Besides, how many bigger groups of militarized anti-fascist groups exists today in the US? I'm not from there, so don't know the situation, but from the outside it seems like mostly people on the right are the ones running the militias over there.
lurk2
> how many bigger groups of militarized anti-fascist groups exists today in the US?

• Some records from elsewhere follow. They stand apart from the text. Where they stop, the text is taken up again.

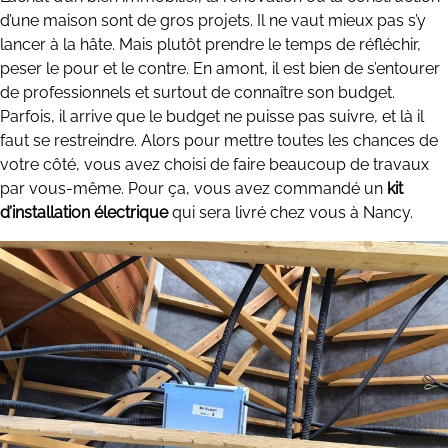
d’une maison sont de gros projets. Il ne vaut mieux pas s’y
lancer à la hâte. Mais plutôt prendre le temps de réfléchir,
peser le pour et le contre. En amont, il est bien de s’entourer
de professionnels et surtout de connaître son budget.
Parfois, il arrive que le budget ne puisse pas suivre, et là il
faut se restreindre. Alors pour mettre toutes les chances de
votre côté, vous avez choisi de faire beaucoup de travaux
par vous-même. Pour ça, vous avez commandé un
kit
d’installation électrique
qui sera livré chez vous à Nancy.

They tend to run largely independent scenes from city to city. You'll usually have anywhere from one to a dozen people acting as the core organizers of a given group. The groups range in size from around a dozen people to upwards of four hundred, depending on the city. Some cities might also have multiple groups active at a given time. I don't know what the scenes look like now but around 2018 I can remember at least two independent groups operating out of Portland, for example. These groups are usually no more than a phone tree of people they can mobilize for protests. Organizers may also be in contact with scenes from other cities; it's not uncommon for demonstrators to be bussed in to a protest from another city or state. It's quite rare for these groups to be truly "militarized." They often form violent mobs, but they rarely have any hierarchical structure beyond "leadership" (the organizers) and they don't generally make use of firearms. This has been changing in recent years, and there have been a few high-profile shootings during these demonstrations.
1617432028
I think that this is a leak of a particular right-wing group, not leaks of left-wing groups?
What incident are you referring to where part of the US was occupied with automatic weapons? The closest thing I can think of is the Seattle CHOP/CHAZ/whatever the heck it's called. But AFAIK people there were only open carrying semi-automatic weapons, not fully automatic ones.